Return every item below verbatim, line for line, and omit the pictures from your reply.

○ ○ ○ ○ ○ ○ ○

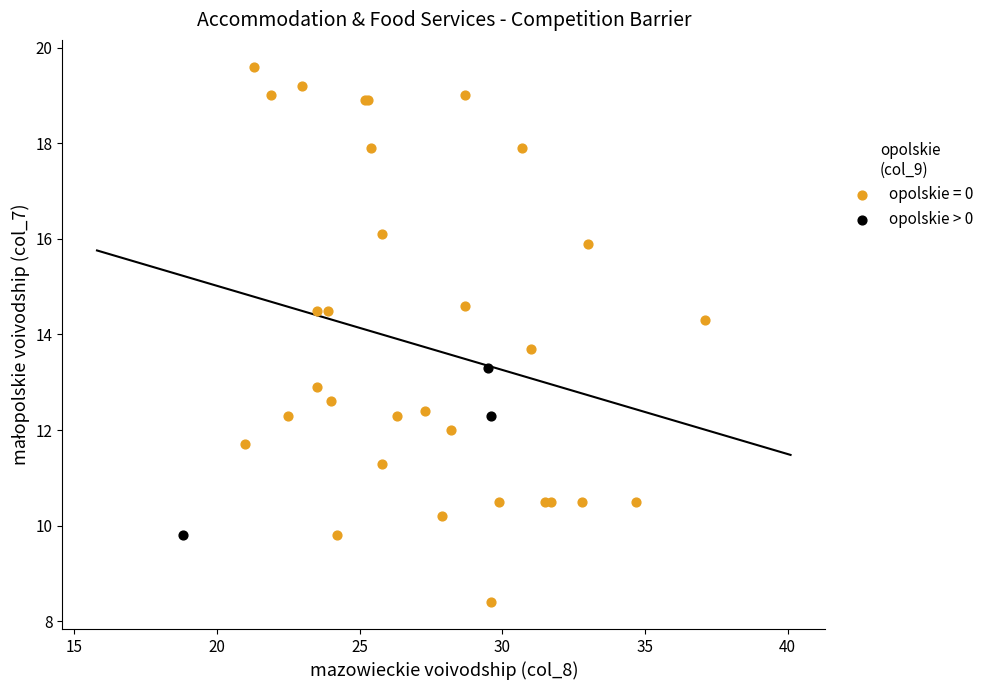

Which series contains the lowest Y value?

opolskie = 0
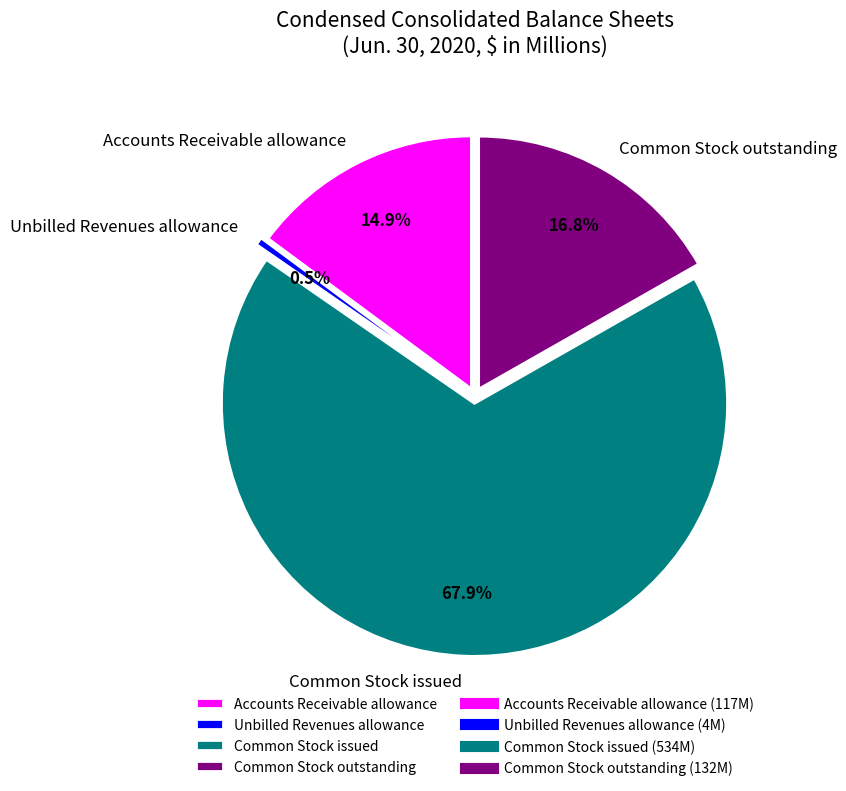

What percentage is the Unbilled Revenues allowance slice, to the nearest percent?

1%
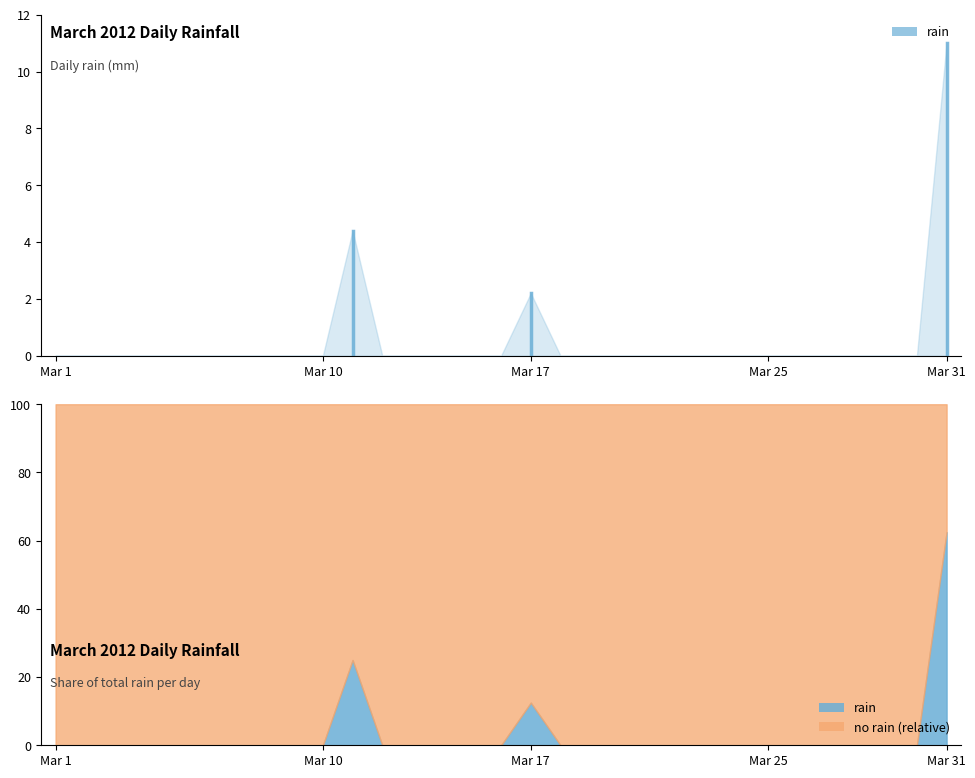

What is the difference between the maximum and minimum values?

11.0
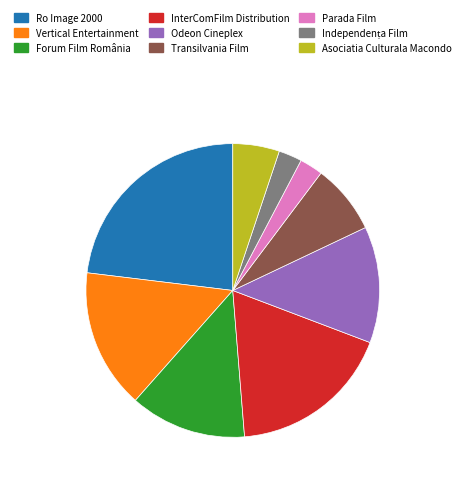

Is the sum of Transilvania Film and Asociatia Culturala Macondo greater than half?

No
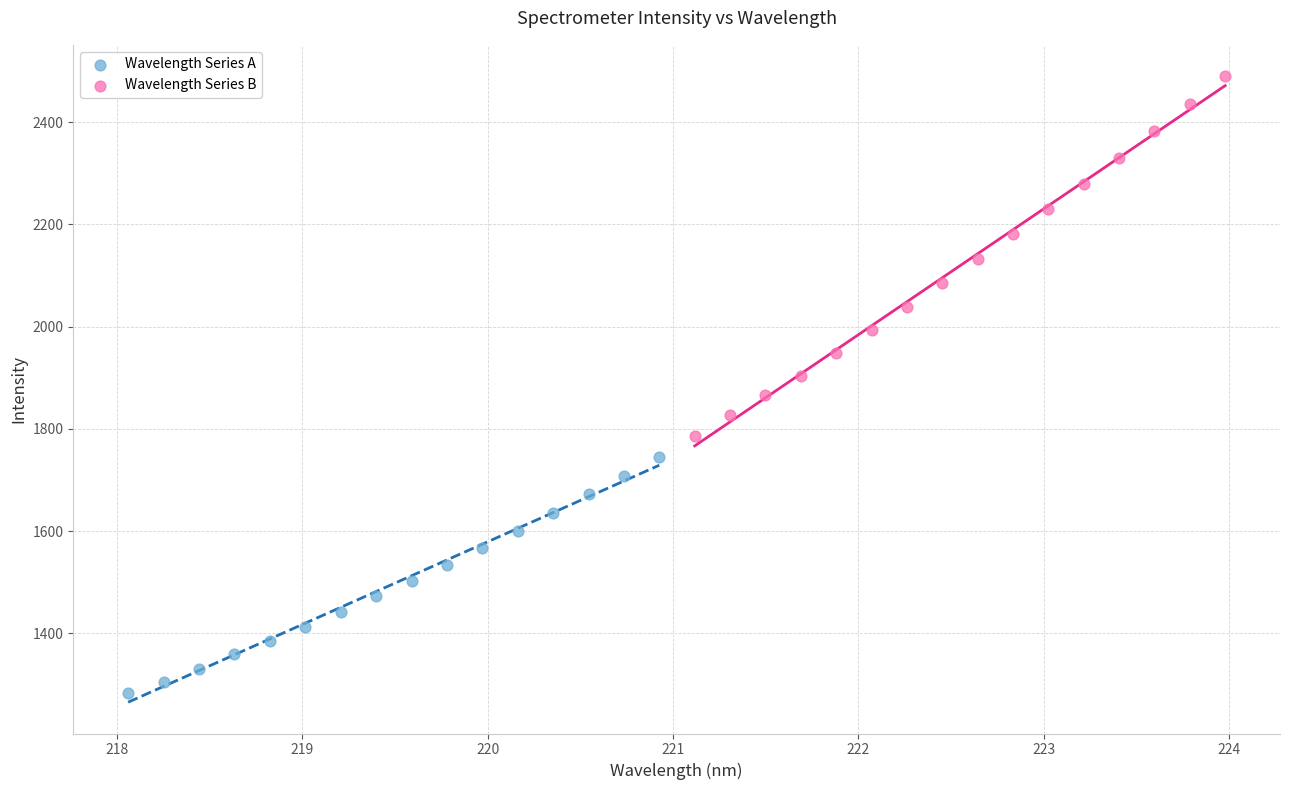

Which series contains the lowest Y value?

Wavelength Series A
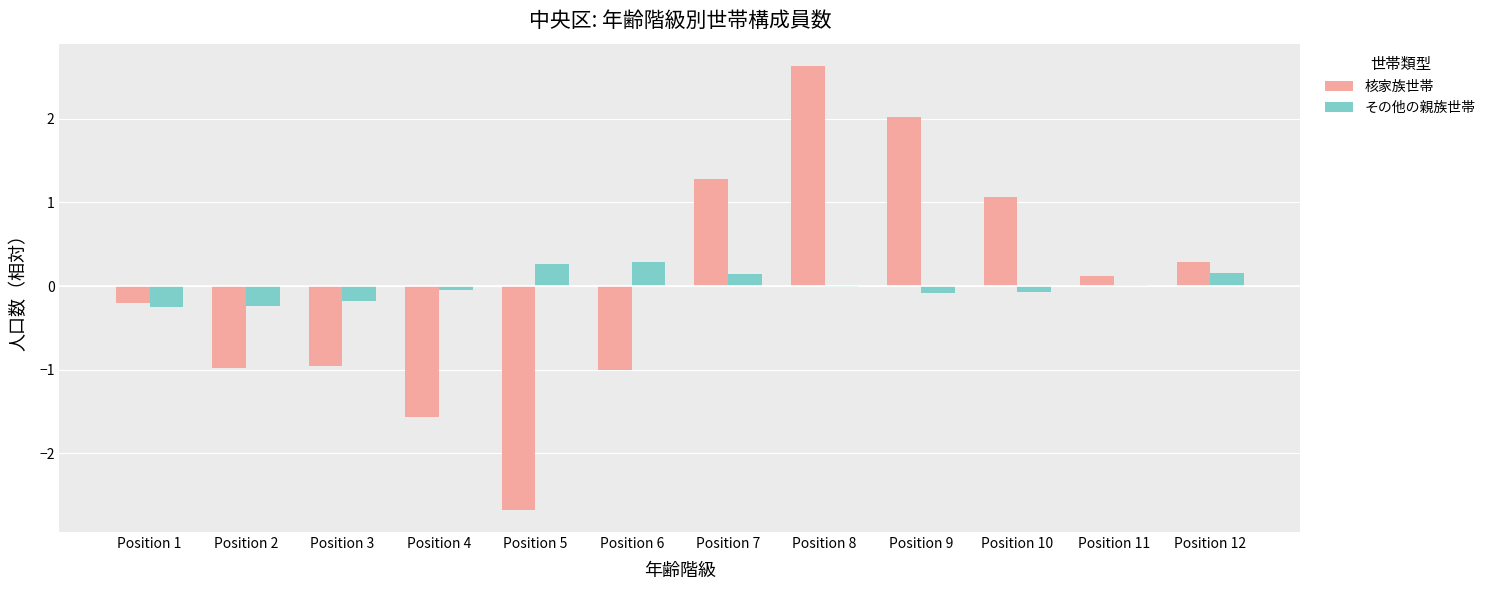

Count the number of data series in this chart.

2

○ ○ ○ ○ ○ ○ ○

Output:
Which series contains the lowest Y value?

opolskie = 0

What percentage is the Unbilled Revenues allowance slice, to the nearest percent?

1%

What is the difference between the maximum and minimum values?

11.0

Is the sum of Transilvania Film and Asociatia Culturala Macondo greater than half?

No

Which series contains the lowest Y value?

Wavelength Series A

Count the number of data series in this chart.

2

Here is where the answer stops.